Data entries
- Opening Delimiter -

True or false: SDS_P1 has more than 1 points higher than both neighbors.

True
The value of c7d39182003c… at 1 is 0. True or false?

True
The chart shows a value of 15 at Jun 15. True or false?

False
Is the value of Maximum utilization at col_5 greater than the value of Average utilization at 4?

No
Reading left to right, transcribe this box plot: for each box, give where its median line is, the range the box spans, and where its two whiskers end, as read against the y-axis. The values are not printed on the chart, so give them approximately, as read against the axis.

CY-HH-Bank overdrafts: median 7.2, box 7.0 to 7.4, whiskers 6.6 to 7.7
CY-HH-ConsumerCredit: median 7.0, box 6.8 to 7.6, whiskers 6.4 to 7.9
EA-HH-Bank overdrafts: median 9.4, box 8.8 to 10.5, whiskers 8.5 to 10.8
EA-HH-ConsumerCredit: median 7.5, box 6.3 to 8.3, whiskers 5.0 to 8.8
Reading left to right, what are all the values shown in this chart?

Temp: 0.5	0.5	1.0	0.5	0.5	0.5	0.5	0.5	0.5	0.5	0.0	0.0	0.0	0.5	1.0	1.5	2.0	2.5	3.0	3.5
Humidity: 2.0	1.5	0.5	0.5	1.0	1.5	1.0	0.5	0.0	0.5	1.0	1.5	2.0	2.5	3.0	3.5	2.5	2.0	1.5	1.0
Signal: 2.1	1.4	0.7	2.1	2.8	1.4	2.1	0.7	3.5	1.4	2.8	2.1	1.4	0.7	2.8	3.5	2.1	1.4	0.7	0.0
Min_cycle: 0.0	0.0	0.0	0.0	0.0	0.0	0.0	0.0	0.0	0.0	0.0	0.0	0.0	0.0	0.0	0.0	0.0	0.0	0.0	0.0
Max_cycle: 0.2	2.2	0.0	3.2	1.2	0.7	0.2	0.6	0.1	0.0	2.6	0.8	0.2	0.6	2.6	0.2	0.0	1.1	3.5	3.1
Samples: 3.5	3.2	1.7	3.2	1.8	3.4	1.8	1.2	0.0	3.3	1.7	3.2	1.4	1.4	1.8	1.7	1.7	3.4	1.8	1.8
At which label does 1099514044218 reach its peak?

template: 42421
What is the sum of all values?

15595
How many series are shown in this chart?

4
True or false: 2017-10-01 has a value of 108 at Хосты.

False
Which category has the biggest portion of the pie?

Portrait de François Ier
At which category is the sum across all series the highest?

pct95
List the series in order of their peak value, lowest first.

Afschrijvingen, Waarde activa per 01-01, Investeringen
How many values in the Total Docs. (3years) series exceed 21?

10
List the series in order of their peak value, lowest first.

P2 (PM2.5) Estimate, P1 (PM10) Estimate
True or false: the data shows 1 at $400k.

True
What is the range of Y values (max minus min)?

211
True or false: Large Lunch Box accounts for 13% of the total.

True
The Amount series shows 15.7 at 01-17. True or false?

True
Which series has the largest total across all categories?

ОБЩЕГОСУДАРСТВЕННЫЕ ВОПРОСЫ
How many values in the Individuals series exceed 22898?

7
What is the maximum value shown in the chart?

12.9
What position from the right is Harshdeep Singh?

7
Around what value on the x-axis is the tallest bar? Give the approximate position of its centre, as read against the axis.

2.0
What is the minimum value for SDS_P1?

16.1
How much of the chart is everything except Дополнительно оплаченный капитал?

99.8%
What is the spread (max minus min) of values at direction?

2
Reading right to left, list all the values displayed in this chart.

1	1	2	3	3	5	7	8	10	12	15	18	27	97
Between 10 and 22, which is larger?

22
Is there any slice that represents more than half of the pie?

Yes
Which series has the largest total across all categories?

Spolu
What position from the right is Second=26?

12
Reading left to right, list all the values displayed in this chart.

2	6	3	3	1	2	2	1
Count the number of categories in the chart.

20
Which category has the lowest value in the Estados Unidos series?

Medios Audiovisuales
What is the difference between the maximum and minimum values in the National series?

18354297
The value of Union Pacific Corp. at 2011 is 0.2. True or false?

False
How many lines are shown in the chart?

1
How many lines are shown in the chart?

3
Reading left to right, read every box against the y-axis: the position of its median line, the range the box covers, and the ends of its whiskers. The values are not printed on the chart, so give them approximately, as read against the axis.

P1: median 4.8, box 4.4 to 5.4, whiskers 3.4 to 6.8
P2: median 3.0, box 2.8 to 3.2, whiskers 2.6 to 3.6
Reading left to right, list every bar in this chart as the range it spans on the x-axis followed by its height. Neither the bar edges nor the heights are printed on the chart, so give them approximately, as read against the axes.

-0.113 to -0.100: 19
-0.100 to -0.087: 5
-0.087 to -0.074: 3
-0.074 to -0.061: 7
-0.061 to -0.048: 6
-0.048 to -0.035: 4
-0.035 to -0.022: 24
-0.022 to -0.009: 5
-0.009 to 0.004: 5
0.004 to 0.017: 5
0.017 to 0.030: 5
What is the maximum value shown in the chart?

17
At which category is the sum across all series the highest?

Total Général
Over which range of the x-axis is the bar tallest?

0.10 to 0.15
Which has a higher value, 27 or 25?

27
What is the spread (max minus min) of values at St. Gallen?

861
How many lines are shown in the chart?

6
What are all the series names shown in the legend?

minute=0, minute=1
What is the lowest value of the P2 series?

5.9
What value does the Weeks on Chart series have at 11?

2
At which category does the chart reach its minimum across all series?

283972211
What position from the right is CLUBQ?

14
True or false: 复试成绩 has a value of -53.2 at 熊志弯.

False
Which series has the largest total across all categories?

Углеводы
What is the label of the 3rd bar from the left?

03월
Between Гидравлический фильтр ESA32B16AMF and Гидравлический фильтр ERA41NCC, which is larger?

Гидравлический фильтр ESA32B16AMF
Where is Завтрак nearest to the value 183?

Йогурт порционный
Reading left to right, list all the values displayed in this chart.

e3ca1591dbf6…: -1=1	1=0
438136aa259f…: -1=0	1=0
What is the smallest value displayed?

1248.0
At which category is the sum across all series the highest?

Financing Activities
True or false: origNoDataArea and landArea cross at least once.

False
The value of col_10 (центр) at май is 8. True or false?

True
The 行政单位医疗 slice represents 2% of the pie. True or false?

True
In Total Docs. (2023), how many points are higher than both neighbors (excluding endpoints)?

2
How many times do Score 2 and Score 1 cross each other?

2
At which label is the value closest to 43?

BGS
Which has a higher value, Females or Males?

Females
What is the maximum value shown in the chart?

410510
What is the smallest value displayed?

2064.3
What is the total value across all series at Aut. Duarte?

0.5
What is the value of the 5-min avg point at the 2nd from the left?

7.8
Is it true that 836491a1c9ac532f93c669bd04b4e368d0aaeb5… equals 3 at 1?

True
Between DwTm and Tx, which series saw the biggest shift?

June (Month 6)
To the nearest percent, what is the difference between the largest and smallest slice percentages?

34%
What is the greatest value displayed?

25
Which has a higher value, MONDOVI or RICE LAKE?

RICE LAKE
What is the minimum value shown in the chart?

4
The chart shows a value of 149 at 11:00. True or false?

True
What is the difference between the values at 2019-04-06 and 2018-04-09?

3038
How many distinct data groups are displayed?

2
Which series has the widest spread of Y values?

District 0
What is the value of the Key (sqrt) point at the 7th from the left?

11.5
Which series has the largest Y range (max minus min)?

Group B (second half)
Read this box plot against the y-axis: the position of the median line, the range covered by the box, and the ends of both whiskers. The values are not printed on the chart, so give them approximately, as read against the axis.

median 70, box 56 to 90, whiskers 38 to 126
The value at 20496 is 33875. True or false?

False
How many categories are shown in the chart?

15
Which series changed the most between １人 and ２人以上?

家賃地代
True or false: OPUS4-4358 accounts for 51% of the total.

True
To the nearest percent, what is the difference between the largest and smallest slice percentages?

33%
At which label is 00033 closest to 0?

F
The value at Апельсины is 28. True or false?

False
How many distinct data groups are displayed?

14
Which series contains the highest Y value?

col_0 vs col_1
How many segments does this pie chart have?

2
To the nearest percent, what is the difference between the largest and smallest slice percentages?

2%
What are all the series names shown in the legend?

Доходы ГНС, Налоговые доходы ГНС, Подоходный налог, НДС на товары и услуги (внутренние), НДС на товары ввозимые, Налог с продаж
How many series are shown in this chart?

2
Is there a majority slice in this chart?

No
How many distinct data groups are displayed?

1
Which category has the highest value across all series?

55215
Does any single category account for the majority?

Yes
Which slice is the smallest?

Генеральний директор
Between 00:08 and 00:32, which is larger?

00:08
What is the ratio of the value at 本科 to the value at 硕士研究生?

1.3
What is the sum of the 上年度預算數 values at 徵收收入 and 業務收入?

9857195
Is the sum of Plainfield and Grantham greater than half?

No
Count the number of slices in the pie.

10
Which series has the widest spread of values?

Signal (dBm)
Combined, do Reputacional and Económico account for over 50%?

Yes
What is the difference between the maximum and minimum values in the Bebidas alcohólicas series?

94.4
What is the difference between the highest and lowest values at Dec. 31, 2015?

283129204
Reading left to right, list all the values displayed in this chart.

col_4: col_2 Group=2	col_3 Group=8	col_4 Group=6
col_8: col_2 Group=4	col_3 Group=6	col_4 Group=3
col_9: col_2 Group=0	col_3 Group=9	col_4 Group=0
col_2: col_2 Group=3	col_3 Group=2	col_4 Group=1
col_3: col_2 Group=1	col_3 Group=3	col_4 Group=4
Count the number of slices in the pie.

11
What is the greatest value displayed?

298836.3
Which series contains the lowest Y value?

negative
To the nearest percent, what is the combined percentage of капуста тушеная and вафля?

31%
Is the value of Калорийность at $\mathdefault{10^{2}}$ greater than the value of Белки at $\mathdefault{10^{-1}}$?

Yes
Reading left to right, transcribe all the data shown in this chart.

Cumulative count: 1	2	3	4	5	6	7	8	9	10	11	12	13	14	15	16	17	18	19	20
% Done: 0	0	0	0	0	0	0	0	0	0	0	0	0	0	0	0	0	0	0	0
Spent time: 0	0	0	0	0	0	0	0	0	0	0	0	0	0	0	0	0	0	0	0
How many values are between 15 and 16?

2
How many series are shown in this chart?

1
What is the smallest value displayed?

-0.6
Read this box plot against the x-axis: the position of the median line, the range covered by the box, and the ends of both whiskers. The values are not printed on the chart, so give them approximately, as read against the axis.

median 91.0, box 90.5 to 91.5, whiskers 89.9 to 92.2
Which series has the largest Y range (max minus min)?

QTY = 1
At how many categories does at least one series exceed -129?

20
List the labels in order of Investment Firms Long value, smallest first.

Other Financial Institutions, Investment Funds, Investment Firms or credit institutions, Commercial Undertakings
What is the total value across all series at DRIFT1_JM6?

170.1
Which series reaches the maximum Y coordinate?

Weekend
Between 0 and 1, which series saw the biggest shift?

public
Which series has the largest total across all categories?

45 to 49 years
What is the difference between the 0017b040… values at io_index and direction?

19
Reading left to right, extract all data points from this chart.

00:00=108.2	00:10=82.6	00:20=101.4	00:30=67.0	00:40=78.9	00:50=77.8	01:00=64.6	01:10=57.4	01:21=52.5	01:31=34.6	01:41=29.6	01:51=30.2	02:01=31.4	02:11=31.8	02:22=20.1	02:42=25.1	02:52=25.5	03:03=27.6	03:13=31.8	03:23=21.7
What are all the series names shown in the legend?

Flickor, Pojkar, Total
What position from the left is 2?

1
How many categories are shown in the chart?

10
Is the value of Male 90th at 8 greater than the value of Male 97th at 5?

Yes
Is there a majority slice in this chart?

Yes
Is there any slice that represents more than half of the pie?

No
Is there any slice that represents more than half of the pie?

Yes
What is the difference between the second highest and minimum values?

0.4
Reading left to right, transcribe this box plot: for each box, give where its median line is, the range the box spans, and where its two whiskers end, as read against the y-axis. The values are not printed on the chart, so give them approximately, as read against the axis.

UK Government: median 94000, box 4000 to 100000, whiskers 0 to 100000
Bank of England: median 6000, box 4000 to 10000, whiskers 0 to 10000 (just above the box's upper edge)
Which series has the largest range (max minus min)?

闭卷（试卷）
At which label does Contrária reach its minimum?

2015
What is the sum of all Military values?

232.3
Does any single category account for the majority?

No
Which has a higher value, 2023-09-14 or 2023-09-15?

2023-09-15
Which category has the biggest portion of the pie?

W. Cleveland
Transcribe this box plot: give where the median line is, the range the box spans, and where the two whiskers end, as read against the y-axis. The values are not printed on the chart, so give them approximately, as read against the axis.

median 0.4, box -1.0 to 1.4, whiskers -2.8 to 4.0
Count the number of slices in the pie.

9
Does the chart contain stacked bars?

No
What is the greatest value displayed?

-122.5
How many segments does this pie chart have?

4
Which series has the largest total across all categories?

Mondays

- Closing Delimiter -

Copy out, word for word, the lines of the material above from the one containing "W. Cleveland" through the last line of the material, both ends included.

ANSWER:
W. Cleveland
Transcribe this box plot: give where the median line is, the range the box spans, and where the two whiskers end, as read against the y-axis. The values are not printed on the chart, so give them approximately, as read against the axis.

median 0.4, box -1.0 to 1.4, whiskers -2.8 to 4.0
Count the number of slices in the pie.

9
Does the chart contain stacked bars?

No
What is the greatest value displayed?

-122.5
How many segments does this pie chart have?

4
Which series has the largest total across all categories?

Mondays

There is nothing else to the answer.